## Exercise prompt
Pull out every line from the items below that contains the word "this".

## Provided data

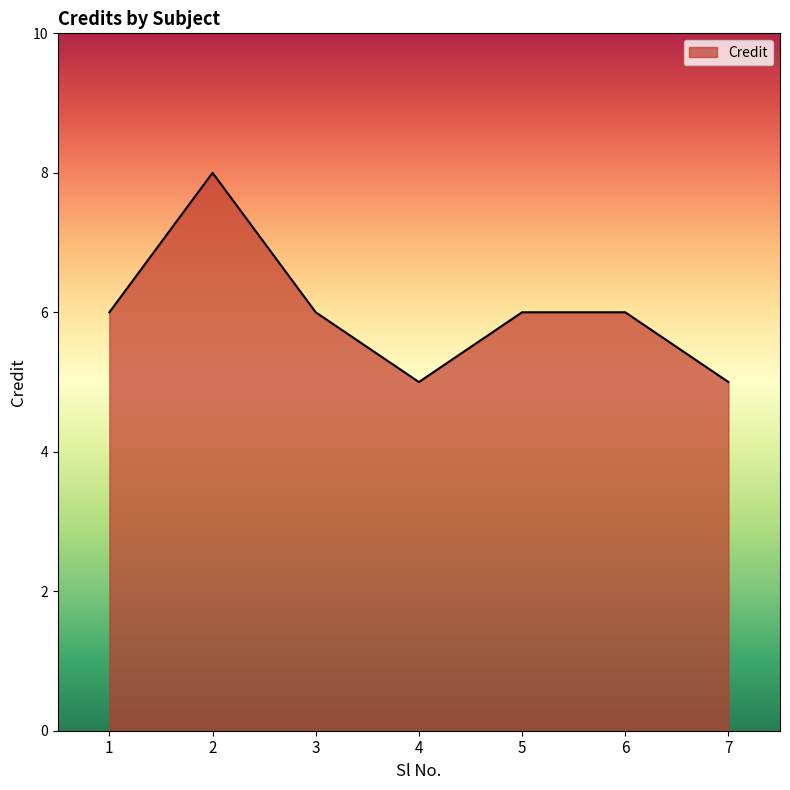

True or false: there are more than 0 points higher than both neighbors.

True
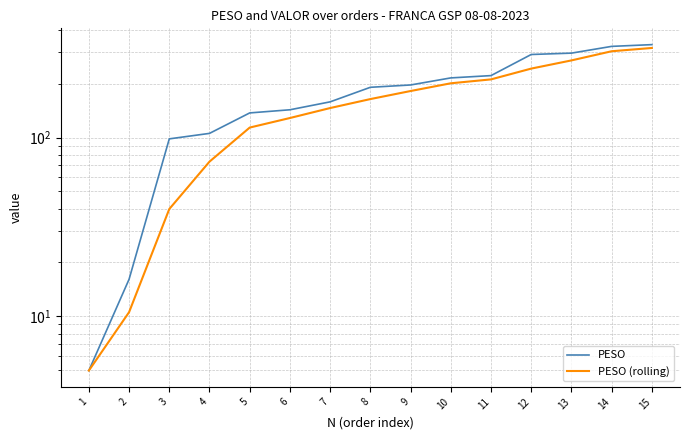

The value of PESO (rolling) at 15 is 317.8. True or false?

True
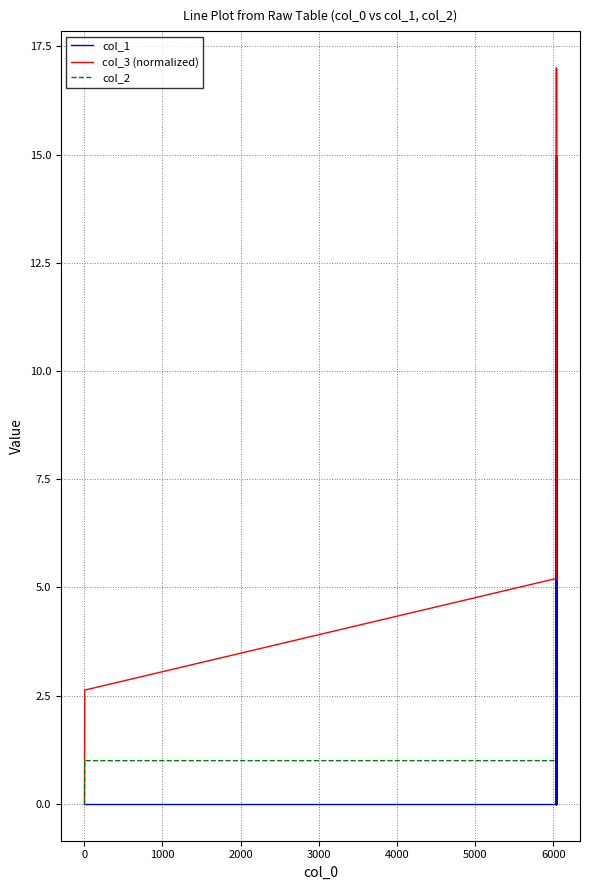

Where is the first local minimum for col_1?

6000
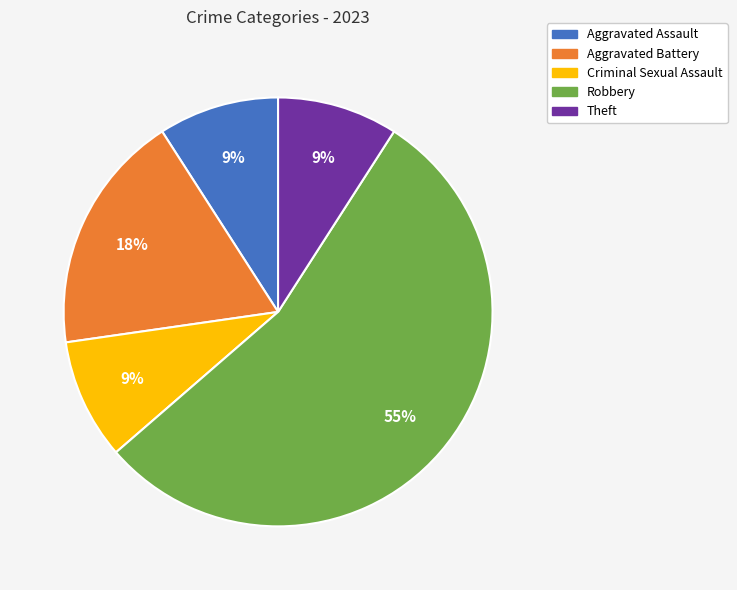

Is there a majority slice in this chart?

Yes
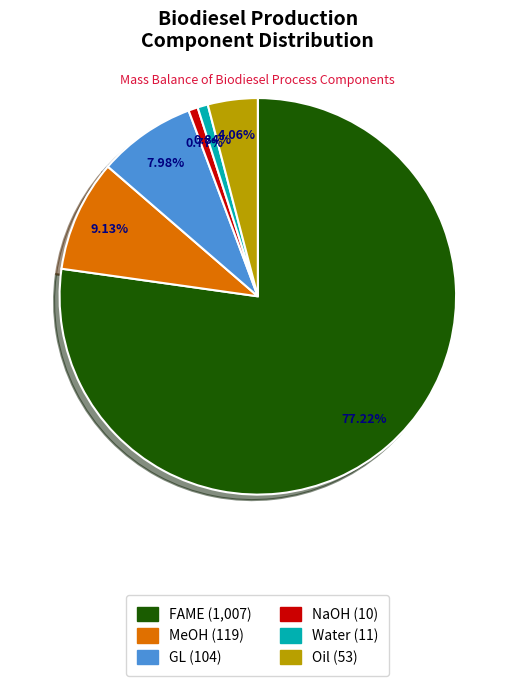

To the nearest percent, what is the combined percentage of NaOH and Oil?

5%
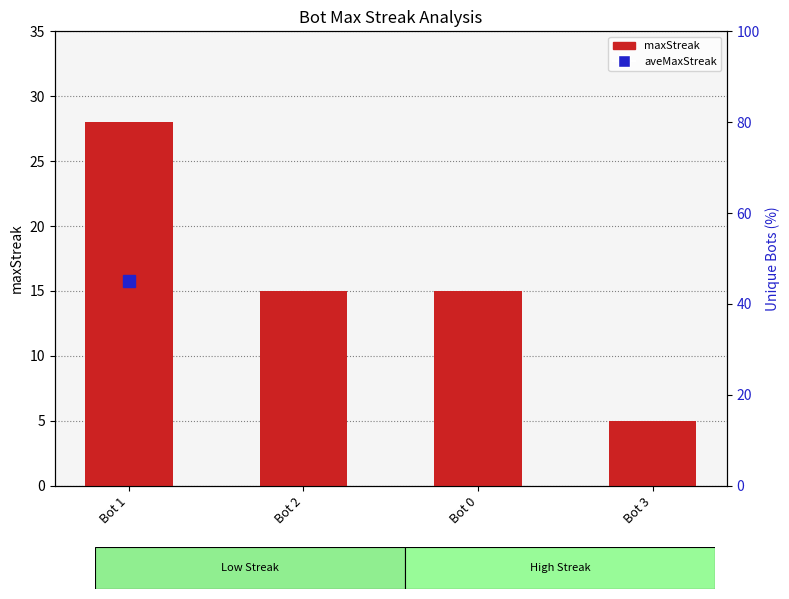

What position from the left is Bot 1?

1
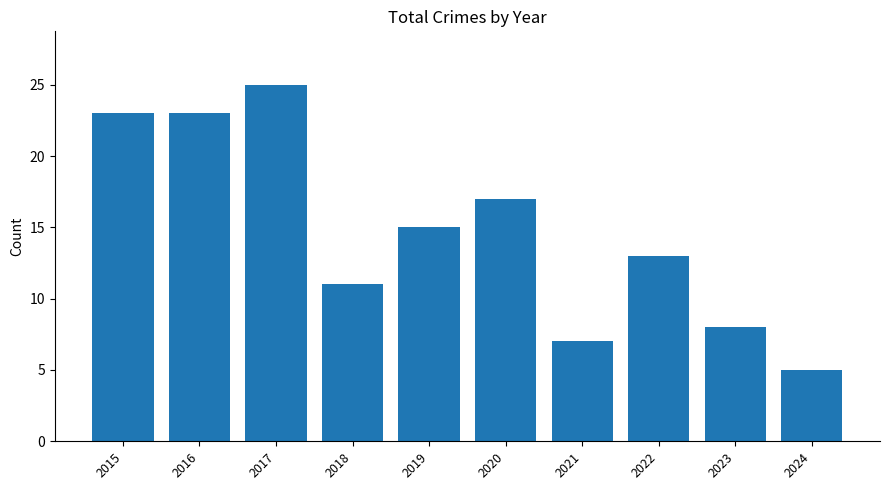

Reading left to right, what are all the values shown in this chart?

2015=23	2016=23	2017=25	2018=11	2019=15	2020=17	2021=7	2022=13	2023=8	2024=5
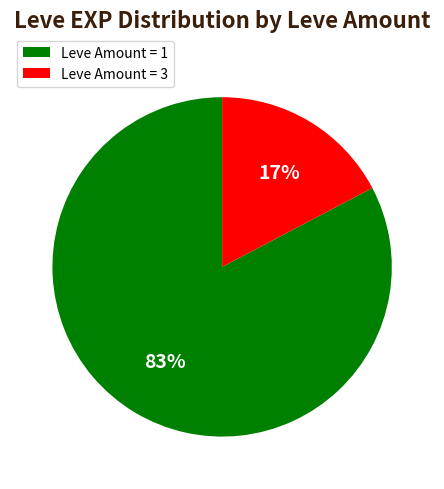

Count the number of slices in the pie.

2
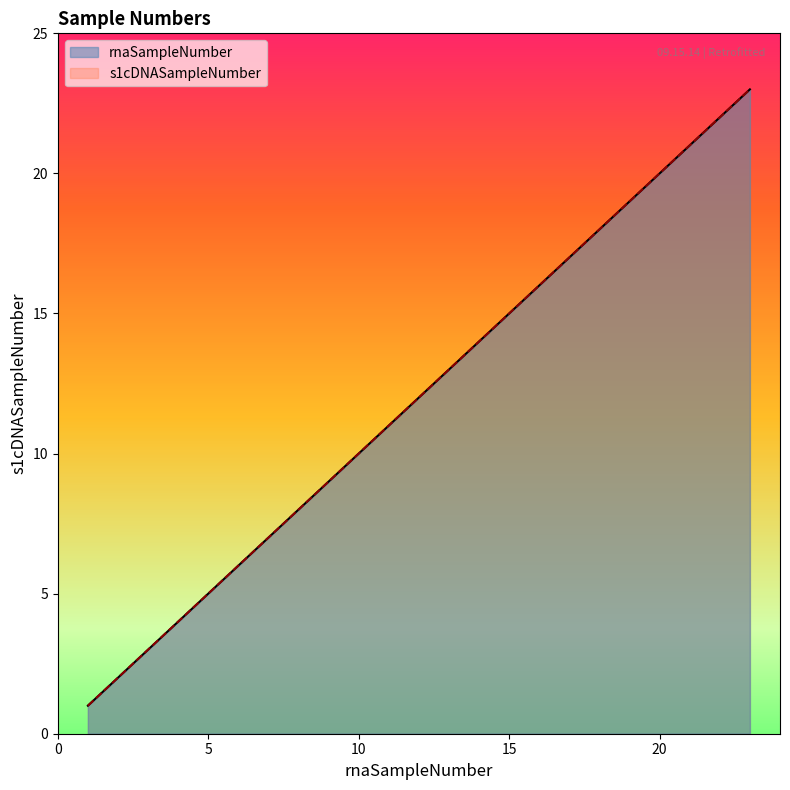

The value of rnaSampleNumber at 2 is 2. True or false?

True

## Solution below
Is there a majority slice in this chart?
Reading left to right, what are all the values shown in this chart?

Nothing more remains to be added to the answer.